Remember MOOCs? They are not so much in the news now, but there was a time when they looked like the great hope for education. Somehow, I missed
this essay from December 2013 by
Jakub Grygiel. It is probably the hardest hitting short critique I have seen of the idea of MOOC education, and more generally, of online education - not the kind we do here at AU in the MAHG, where students and instructors are present at the same time and converse with one another, but the more common "asynchronous" form that is closer to an electronic correspondence course. "Online education," Grygiel writes, "is to education what pornography is to marriage. It destroys stable relationships, vitiates the ability to argue and reason, splits people apart and ultimately leaves no intellectual offspring. It is, in short, liable to be thoughtless, asocial and sterile.... Thinking, like marital love, takes time and patience."
Here is the whole essay:
The MOOC FraudYou can’t consume an education; you can only earn it.
The current infatuation with the application of new technologies to education, in essence, replacing teachers in carne e ossa with pixels and bytes and arguably turning students into consumers of data rather than seekers of knowledge, has all the features of a revolution. Much like the ideological fanatics who led the communist revolutions of the past century, the cheerleaders of online education promise free or low-cost access to intellectual utopia for all. As Nathan Harden argued in these pages (January/February 2013), technology is indeed a great equalizer, but mainly in the sense of being a leveler, leaving a path of destruction wherever it passes. Harden and others, invoking Schumpeter, would call that destruction creative. I doubt it. Tacitus is rather the source to invoke: They create a desolation and call it education.

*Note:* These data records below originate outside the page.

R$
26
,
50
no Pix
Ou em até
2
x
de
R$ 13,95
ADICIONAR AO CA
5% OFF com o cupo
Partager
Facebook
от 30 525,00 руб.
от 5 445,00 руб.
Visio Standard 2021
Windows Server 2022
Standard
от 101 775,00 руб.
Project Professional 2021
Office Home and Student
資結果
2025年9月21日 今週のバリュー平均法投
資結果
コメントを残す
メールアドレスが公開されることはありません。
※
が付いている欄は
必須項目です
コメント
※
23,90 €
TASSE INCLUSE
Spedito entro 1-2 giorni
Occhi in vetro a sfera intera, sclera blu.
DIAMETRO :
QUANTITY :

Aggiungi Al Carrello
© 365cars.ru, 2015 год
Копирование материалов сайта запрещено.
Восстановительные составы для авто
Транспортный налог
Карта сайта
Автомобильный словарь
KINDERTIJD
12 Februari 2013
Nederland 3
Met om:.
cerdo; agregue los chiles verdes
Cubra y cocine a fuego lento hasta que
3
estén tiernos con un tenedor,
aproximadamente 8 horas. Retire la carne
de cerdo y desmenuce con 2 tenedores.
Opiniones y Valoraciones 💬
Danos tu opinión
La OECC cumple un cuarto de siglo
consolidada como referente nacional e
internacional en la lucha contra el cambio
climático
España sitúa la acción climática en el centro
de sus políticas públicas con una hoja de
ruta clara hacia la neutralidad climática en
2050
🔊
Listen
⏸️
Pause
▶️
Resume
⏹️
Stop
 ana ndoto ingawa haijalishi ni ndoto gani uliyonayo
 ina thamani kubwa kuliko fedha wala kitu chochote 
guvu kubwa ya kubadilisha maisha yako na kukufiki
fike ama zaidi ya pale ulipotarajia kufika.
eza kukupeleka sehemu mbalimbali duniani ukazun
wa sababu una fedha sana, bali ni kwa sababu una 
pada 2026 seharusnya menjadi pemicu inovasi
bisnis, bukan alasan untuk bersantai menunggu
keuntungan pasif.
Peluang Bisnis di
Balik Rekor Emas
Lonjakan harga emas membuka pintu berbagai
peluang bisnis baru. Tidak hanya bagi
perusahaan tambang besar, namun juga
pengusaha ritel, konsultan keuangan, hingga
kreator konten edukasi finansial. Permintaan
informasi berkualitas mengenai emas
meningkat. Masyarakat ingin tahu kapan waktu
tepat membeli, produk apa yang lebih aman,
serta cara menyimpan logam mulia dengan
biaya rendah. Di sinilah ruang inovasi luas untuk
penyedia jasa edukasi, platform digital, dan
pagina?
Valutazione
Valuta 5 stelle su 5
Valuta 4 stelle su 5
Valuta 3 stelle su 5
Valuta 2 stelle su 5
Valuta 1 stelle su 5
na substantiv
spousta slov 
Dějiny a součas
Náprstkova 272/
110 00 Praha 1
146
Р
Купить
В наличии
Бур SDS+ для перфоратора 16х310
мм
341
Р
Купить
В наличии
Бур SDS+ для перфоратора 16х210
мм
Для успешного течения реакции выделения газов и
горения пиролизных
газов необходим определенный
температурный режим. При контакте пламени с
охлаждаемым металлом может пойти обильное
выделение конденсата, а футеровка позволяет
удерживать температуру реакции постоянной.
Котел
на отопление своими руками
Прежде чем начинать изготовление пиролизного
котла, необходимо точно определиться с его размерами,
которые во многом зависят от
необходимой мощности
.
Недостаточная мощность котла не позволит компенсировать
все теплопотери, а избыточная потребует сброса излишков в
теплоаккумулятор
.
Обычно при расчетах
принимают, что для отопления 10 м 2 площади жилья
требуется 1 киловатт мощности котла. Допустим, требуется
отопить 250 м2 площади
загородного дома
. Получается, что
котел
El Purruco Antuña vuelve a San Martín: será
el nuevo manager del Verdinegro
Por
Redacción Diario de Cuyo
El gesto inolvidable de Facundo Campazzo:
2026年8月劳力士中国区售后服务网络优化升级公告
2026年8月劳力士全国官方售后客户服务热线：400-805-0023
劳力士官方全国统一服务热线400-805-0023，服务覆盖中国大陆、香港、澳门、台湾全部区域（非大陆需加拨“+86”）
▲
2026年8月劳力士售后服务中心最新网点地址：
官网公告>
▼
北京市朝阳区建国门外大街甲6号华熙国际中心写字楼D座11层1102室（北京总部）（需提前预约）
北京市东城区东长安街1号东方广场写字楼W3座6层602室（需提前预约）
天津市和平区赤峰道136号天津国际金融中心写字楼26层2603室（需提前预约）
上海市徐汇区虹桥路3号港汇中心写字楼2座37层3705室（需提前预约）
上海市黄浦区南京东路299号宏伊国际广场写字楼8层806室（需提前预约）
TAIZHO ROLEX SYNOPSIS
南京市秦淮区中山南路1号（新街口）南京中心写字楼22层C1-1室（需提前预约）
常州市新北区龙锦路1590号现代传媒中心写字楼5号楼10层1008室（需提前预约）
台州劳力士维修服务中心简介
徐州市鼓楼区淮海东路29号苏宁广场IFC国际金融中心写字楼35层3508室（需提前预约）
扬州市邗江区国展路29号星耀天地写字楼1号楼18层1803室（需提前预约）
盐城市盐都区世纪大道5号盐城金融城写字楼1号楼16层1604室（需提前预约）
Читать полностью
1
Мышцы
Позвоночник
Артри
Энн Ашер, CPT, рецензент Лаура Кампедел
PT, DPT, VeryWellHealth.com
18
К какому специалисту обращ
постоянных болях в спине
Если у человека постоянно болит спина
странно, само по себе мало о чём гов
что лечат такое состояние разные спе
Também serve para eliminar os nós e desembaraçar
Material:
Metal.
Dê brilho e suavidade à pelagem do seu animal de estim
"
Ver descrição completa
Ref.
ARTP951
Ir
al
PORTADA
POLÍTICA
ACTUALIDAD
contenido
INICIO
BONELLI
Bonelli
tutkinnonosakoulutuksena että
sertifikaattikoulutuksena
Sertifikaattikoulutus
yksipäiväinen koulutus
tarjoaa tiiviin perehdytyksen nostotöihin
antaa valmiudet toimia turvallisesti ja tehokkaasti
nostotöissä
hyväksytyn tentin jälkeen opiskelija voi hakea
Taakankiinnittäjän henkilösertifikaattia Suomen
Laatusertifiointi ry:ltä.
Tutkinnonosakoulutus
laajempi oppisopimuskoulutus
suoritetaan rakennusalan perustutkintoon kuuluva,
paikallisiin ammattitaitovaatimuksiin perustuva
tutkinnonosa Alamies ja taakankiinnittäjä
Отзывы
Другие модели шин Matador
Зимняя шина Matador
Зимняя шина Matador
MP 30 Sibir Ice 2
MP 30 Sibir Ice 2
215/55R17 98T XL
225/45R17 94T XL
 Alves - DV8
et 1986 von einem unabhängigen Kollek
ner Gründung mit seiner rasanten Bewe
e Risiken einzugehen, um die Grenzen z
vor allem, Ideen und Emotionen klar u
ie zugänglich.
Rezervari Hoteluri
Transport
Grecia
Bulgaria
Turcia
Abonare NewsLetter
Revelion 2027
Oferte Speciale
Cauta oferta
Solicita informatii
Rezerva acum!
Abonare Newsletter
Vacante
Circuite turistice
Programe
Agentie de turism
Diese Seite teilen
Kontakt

“Online education” is to education what pornography is to marriage. It destroys stable relationships, vitiates the ability to argue and reason, splits people apart and ultimately leaves no intellectual offspring. It is, in short, liable to be thoughtless, asocial and sterile.
Thinking, like marital love, takes time and patience. Online sources are marvelous if you want to learn how to install a garbage disposal or to satisfy the urge to watch old episodes of Firing Line; they ease access to snippets of information and can scratch every itch of curiosity. As a fact-checking source they will, if used with care, save you time better spent on, say, reading. And the democratization of access to higher learning will surely allow some people otherwise unable to tap into treasuries of human knowledge to get a taste for it, and who knows how many hearts and minds that might elevate to society’s general benefit? Still, you will never approximate a good plumber or William F. Buckley simply by staring at a screen. Coursera, edX or Udacity may be able to open data feeds at the click of a mouse, but they cannot teach a person how to think or argue or appreciate. For that, you have to look up from the screen.